[Opening Records shown section]
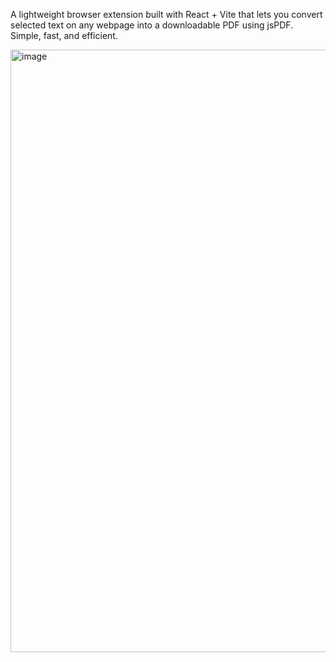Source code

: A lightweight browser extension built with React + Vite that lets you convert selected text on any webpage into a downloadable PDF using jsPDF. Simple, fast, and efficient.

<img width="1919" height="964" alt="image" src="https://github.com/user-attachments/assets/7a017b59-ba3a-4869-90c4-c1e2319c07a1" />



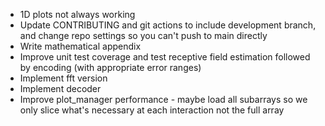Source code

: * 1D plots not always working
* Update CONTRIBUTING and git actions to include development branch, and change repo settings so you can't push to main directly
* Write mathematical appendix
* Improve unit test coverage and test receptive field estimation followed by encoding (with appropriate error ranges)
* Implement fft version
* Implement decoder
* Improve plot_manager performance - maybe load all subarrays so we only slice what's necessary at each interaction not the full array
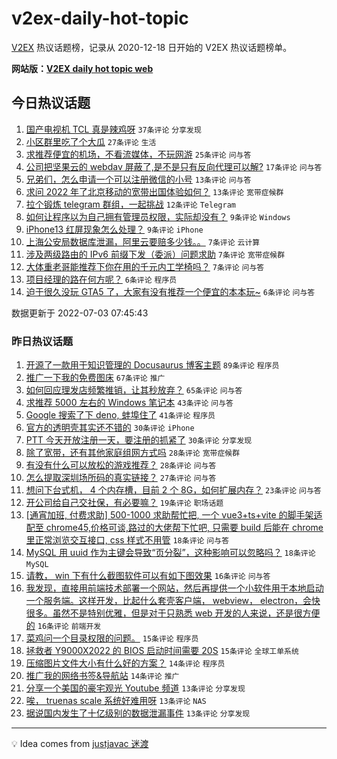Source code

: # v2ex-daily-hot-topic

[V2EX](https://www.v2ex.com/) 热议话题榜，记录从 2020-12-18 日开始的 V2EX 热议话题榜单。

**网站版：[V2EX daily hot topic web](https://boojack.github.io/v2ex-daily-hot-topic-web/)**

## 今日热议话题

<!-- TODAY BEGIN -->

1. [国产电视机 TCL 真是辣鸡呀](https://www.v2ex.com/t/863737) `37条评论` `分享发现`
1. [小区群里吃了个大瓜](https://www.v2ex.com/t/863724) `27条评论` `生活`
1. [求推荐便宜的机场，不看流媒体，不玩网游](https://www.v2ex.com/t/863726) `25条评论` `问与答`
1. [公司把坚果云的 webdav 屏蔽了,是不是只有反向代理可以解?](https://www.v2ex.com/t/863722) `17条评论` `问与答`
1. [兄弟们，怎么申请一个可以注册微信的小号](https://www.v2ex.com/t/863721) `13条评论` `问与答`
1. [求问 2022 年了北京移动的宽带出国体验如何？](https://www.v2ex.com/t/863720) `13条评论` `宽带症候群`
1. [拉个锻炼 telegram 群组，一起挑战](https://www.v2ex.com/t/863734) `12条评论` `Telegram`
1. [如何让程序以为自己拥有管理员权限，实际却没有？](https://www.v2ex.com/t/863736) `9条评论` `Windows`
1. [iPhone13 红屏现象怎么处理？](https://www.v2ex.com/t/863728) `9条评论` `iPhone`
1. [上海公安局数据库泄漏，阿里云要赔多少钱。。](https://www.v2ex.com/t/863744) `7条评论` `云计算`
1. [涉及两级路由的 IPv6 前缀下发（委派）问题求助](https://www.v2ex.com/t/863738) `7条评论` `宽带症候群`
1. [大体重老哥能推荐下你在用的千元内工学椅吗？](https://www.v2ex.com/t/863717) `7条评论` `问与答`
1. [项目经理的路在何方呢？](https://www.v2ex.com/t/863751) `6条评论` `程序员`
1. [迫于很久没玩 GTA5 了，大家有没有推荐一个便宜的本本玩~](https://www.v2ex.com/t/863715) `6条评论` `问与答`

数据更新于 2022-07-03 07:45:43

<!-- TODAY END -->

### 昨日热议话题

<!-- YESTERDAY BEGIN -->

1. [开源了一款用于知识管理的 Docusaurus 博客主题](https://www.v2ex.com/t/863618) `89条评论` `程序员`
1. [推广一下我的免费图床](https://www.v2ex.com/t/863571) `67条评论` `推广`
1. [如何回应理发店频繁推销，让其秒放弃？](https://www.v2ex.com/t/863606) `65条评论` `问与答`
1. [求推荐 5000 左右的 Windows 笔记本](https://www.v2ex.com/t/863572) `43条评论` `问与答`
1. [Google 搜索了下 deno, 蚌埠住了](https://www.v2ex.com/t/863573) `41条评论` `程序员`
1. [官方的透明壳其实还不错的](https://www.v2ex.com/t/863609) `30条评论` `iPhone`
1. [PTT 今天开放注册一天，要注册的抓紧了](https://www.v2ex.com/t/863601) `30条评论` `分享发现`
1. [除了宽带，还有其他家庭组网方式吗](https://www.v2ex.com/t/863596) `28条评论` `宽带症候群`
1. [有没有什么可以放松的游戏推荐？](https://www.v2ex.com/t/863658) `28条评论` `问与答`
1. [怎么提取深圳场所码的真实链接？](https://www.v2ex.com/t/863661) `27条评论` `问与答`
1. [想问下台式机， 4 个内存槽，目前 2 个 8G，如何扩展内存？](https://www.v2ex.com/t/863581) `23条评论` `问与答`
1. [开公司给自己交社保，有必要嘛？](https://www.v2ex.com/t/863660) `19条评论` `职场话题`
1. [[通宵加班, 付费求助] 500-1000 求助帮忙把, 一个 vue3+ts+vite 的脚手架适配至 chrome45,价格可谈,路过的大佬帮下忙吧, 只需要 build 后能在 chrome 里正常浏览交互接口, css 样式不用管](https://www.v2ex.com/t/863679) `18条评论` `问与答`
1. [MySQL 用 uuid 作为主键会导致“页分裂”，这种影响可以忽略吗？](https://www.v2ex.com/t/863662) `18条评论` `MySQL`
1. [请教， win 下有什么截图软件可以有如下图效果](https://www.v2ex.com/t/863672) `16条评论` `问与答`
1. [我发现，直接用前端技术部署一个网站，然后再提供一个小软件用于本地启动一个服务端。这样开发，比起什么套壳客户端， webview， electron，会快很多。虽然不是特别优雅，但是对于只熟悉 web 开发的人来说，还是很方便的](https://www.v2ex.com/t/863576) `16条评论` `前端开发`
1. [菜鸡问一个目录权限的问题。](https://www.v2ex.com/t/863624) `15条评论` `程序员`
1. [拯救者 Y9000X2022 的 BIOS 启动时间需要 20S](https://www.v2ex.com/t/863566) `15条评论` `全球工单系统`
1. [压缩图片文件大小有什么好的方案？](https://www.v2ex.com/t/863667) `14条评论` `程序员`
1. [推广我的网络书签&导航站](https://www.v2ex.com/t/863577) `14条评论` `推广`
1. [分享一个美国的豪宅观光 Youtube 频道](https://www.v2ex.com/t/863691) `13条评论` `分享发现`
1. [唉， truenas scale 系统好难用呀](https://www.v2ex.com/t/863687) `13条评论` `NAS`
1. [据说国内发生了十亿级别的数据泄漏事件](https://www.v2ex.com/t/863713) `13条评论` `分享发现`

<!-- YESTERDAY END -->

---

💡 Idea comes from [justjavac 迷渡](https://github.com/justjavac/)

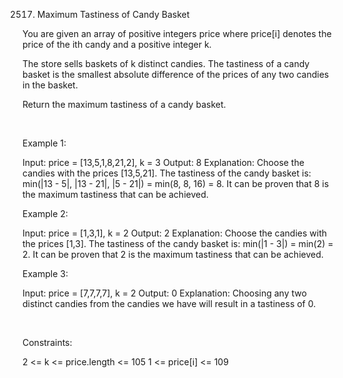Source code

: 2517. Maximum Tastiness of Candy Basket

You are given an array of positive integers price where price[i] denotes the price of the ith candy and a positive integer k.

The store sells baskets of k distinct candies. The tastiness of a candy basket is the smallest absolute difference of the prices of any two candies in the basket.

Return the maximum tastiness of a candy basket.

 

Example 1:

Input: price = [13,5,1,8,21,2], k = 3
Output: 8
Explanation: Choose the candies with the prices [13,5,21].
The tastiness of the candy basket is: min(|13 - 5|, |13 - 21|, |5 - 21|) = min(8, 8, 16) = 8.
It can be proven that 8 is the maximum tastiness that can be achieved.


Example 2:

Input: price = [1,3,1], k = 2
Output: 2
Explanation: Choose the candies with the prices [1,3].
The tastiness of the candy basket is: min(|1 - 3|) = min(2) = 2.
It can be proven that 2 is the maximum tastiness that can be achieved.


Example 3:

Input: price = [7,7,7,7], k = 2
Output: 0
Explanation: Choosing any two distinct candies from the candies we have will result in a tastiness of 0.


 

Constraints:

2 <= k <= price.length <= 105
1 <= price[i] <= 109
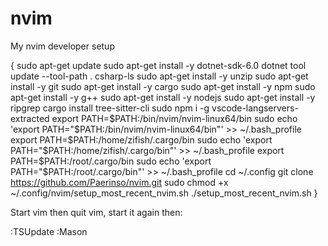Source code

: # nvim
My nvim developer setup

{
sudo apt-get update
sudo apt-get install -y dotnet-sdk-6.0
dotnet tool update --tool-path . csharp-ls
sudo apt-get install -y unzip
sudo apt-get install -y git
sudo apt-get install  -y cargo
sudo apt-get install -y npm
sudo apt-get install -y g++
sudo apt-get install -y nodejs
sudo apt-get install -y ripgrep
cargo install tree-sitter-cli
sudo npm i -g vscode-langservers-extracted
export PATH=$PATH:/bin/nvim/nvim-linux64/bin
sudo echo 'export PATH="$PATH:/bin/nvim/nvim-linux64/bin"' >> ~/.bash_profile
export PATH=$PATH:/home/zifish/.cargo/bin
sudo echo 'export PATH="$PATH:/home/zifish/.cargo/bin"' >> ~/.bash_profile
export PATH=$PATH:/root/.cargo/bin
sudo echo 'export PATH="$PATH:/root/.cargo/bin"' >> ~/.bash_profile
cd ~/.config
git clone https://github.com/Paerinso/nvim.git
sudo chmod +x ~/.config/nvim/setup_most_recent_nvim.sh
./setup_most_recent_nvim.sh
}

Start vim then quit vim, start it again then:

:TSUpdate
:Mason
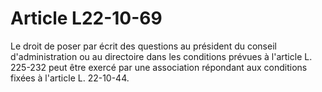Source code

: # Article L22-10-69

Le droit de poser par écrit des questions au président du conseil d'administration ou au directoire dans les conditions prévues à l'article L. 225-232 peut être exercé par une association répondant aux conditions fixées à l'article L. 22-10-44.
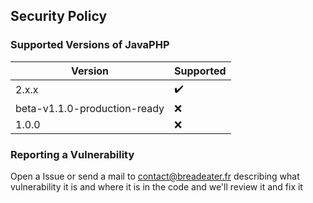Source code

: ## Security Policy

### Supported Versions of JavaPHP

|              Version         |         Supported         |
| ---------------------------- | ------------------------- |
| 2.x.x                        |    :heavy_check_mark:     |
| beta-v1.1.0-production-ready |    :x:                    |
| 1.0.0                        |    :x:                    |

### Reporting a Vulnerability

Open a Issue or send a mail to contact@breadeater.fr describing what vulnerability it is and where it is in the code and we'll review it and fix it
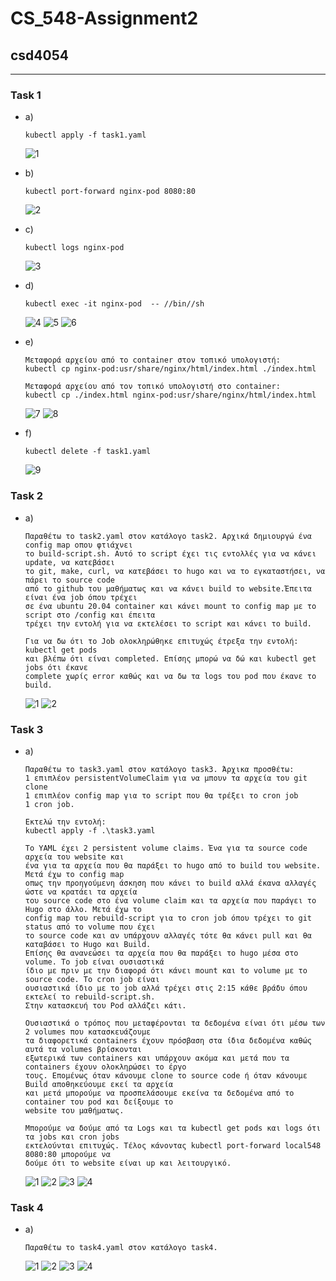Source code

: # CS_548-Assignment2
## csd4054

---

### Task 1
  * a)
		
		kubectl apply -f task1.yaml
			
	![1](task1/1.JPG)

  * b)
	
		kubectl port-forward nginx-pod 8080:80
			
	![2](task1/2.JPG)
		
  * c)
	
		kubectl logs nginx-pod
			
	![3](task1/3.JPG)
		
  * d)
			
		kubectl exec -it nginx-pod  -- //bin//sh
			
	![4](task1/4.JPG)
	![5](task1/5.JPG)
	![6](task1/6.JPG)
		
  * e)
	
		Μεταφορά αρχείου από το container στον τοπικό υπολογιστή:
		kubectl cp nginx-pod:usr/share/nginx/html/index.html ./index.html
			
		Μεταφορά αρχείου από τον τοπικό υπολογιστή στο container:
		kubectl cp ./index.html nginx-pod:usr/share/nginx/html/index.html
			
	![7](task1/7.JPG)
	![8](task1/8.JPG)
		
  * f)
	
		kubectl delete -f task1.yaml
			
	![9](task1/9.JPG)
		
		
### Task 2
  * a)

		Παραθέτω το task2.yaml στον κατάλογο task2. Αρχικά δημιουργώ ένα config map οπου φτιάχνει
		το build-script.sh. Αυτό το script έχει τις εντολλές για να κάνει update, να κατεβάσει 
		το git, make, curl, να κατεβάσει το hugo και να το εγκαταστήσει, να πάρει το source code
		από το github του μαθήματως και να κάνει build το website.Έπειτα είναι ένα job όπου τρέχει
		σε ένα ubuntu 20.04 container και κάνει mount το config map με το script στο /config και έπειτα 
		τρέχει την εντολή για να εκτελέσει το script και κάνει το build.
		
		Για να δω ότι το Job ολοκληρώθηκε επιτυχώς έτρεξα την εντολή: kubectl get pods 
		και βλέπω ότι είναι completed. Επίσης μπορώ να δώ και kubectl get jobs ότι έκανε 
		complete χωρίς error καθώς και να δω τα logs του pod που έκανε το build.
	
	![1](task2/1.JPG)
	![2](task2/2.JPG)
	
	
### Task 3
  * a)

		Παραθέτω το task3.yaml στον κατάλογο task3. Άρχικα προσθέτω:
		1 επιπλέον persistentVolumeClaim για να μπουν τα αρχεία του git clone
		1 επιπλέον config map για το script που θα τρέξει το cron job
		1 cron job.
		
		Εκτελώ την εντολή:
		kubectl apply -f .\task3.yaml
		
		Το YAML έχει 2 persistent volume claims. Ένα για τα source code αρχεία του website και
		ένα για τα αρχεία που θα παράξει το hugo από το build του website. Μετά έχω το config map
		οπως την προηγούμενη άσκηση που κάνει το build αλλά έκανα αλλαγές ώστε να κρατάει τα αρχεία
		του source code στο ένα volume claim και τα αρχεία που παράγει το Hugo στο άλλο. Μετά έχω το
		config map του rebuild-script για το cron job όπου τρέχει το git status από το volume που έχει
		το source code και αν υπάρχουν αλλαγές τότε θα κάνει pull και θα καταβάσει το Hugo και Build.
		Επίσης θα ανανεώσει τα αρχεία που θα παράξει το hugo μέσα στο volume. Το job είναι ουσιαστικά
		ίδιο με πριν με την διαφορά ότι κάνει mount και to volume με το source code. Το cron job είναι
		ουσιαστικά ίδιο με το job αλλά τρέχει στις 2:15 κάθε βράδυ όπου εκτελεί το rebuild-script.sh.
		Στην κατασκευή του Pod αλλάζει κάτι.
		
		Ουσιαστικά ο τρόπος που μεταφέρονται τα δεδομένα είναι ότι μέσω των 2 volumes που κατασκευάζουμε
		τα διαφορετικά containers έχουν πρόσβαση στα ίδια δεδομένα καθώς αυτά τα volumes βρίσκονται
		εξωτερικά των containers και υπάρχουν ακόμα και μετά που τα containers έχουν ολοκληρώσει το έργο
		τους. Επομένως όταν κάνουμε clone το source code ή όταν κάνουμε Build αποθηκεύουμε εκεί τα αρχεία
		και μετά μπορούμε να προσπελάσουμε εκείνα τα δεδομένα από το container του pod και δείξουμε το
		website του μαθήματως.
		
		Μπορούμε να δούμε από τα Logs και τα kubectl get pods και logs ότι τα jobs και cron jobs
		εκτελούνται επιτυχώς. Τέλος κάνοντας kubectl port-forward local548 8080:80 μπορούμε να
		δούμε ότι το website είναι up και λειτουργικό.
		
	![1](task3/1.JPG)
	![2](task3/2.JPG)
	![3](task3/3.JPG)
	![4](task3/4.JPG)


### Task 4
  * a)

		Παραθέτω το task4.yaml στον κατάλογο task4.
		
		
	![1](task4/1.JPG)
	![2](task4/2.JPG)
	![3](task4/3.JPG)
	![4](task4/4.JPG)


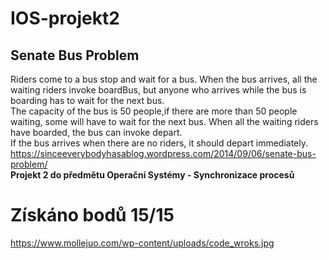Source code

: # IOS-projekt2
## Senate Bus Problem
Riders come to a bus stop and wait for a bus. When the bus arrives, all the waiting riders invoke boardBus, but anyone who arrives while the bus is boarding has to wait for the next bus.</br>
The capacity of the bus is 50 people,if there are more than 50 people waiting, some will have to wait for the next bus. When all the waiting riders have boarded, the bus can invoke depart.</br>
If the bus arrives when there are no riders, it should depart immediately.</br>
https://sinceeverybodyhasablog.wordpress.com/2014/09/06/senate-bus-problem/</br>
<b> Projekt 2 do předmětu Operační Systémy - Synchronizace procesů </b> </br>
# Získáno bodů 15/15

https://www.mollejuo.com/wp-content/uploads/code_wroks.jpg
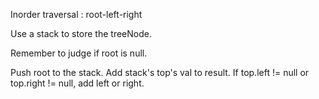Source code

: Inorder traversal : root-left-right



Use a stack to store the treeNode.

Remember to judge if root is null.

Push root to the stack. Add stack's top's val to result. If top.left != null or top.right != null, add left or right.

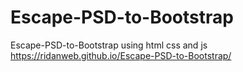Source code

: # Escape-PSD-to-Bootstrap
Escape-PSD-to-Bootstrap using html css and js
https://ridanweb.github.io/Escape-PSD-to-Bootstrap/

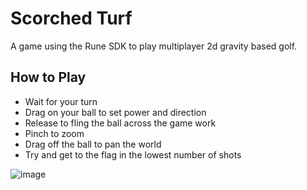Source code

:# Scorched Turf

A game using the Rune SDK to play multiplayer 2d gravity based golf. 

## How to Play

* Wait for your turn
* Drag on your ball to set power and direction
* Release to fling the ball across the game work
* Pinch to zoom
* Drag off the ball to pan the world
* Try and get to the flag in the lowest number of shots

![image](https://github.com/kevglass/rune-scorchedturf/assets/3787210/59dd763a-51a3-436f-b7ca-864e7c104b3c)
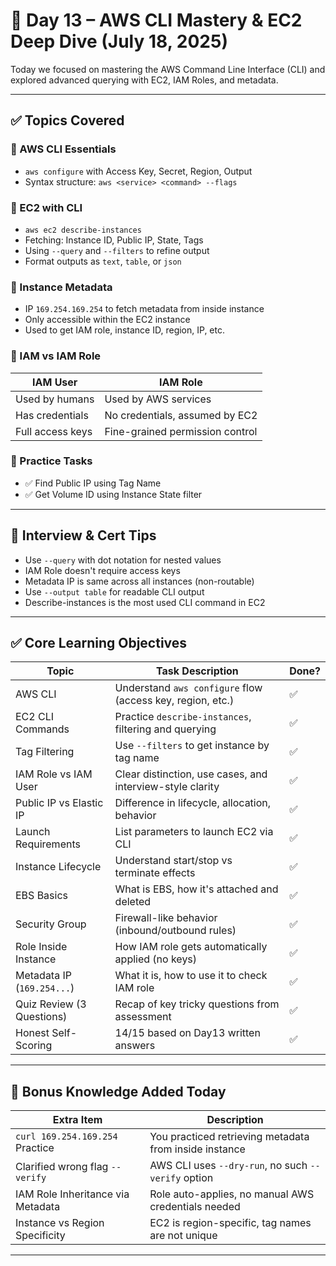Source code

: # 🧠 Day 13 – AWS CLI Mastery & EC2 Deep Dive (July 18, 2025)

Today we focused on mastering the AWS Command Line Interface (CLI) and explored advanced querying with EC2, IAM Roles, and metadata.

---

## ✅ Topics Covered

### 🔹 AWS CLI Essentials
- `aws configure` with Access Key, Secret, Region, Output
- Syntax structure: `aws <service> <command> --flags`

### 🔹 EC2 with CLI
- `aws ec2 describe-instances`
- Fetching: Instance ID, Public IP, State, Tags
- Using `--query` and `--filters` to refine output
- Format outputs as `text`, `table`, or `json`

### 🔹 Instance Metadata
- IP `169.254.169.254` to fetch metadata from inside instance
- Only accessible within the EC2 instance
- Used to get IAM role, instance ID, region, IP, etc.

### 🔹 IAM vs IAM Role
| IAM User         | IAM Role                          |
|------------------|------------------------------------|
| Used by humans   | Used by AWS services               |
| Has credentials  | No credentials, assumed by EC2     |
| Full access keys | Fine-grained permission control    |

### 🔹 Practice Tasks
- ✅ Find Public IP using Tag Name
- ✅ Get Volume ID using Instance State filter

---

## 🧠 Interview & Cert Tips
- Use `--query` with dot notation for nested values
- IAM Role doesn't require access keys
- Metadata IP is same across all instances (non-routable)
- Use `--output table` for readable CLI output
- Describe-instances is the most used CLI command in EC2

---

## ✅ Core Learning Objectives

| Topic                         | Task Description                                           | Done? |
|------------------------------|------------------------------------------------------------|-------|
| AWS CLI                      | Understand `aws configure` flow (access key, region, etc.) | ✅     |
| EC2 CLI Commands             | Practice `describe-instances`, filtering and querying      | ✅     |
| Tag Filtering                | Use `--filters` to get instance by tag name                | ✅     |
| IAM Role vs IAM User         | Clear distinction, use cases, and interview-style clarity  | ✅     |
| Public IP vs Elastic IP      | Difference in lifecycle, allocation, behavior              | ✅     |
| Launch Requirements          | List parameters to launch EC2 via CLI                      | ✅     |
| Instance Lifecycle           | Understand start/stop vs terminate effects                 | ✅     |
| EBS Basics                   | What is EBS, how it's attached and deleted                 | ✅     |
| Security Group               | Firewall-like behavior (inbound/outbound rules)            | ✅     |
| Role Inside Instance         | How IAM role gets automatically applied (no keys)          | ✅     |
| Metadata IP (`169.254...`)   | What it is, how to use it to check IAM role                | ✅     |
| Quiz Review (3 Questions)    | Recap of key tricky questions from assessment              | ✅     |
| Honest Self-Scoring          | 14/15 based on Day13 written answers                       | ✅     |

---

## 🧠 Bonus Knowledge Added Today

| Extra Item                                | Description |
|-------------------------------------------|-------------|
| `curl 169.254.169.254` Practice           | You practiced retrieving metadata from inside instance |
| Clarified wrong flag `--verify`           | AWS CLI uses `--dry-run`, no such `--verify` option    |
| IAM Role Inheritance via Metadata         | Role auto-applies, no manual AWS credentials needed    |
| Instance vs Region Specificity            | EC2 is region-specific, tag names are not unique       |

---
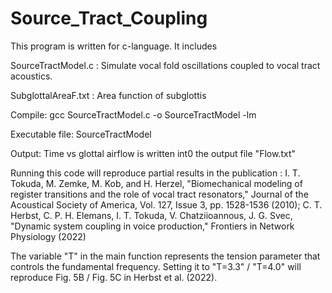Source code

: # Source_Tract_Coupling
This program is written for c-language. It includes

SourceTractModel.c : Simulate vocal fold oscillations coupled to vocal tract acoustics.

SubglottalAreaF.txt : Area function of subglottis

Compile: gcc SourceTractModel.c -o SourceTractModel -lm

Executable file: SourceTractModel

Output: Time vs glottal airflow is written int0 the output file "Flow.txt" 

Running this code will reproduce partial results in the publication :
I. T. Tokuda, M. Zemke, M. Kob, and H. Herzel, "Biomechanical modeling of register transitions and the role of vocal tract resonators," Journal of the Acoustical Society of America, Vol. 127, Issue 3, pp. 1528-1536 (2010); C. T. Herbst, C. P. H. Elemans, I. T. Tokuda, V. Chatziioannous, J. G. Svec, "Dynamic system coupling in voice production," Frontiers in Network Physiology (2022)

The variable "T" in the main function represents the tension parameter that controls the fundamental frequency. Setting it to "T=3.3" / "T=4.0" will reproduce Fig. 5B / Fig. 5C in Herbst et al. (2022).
[Closing Records shown section]
◆ Assigned task
When a line of the records includes "pods", that line belongs in the answer.

◆ Result of the task
		Για να δω ότι το Job ολοκληρώθηκε επιτυχώς έτρεξα την εντολή: kubectl get pods 
		Μπορούμε να δούμε από τα Logs και τα kubectl get pods και logs ότι τα jobs και cron jobs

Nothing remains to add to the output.